Our day still not complete, our last stop of the day was at the famous Hotel Nacional de Cuba. This historic luxury hotel is located on the Malecón in the middle of the Vedado district. It stands on Taganana Hill overlooking the sea, and offers a view of Havana Harbor, the seawall and the city. Inside was very busy and outdoors, on the well groomed grounds, patrons were enjoying the afternoon with cocktails and conversations. Inside we headed to the bar and had ourselves mojitos to drink as we looked around at pictures and posters depicting all of the famous celebrities that frequented its’ halls over many decades. Some of those characters were notable for their not so legal endeavors or of connections to questionable enterprises.

A walk outdoors on the grassy lawn, turned into a rout, as, just then, the heavens let loose with a downpour, everyone scurrying for cover. This then gave some of us the chance to browse the Cuban cigar shop inside where many customers were in pursuit of purchasing from several brands of the famous rolled tobacco.

As the rains had slackened and, in its stead, evening was falling upon us, Big Blue carried us back to Casa Blanca. There we had a little time to freshen up before heading out to dinner and a special treat thereafter.
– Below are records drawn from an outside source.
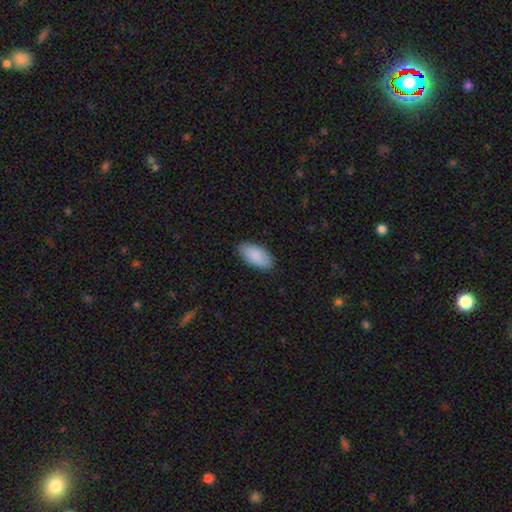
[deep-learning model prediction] This appears to be a smooth galaxy with no disk features (90%) that is in between round and cigar-shaped (95%). Merging: none (86%).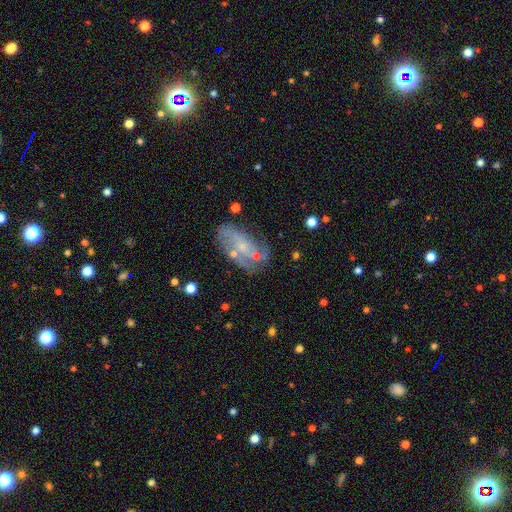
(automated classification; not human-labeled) Q: Smooth or featured?
A: featured or disk (64%); runner-up: smooth (26%)
Q: Edge-on disk?
A: no (94%); runner-up: yes (6%)
Q: Bar?
A: no (70%); runner-up: weak (24%)
Q: Spiral arms?
A: yes (67%); runner-up: no (33%)
Q: Bulge size?
A: small (63%); runner-up: moderate (19%)
Q: Merging?
A: none (49%); runner-up: minor disturbance (23%)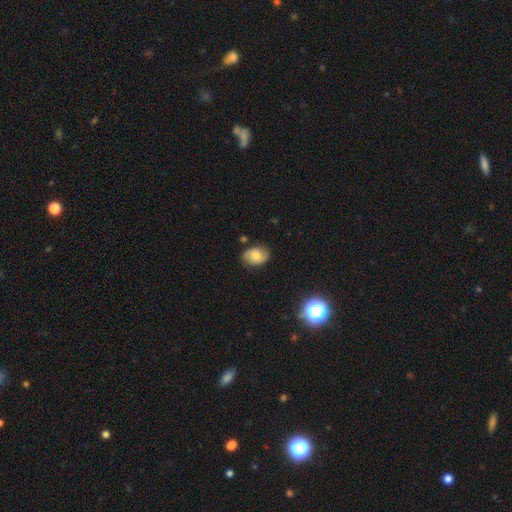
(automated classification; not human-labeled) A smooth galaxy with no disk features (65%) that is in between round and cigar-shaped (72%).

Vote fractions:
- Smooth or featured? smooth: 65% / featured or disk: 25% / star or artifact: 10%
- How rounded? in between: 72% / round: 26% / cigar-shaped: 1%
- Merging? none: 80% / minor disturbance: 15% / major disturbance: 3% / merger: 2%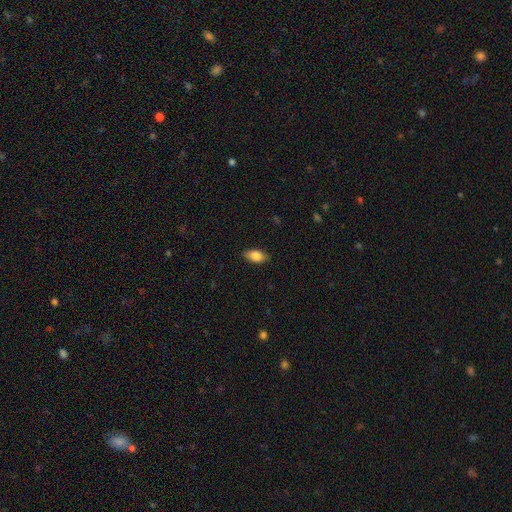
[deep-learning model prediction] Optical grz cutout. It shows a smooth galaxy with no disk features (84%) that is in between round and cigar-shaped (90%). Merging: none (85%).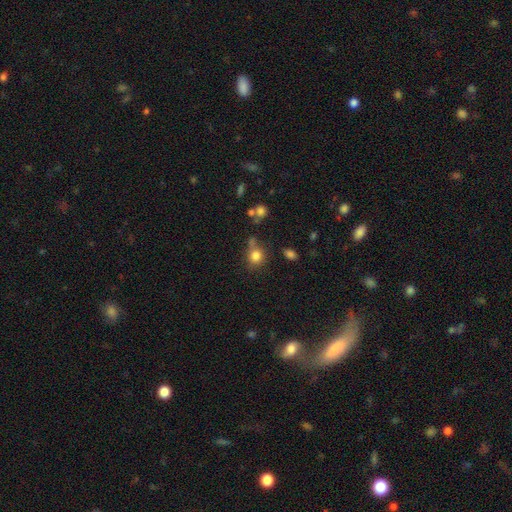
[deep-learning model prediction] Q: Smooth or featured?
A: smooth (81%); runner-up: star or artifact (12%)
Q: How rounded?
A: round (77%); runner-up: in between (22%)
Q: Merging?
A: none (64%); runner-up: minor disturbance (17%)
El Cocinero restaurant held our dinner reservation on that Thursday evening. Located in a an old factory, which still retained its’ brick smoke stack, this place held some nice surprises. From the moment of our arrival, it was apparent that it was a very popular spot. Climbing a narrow circular staircase to the second floor we dined indoors, where I enjoy a delicious filleted lobster tail (and maybe a Cuba Libre, or two). Outdoor dining on the second floor was another area, while atop the building was an open air bar that incorporated the interior of the smokestack as the bar. Spectacularly, inside the stack were tiny muticolored lights that ascended up, up, up inside. It appeared like sparkling little stars as they merged into the darkness within.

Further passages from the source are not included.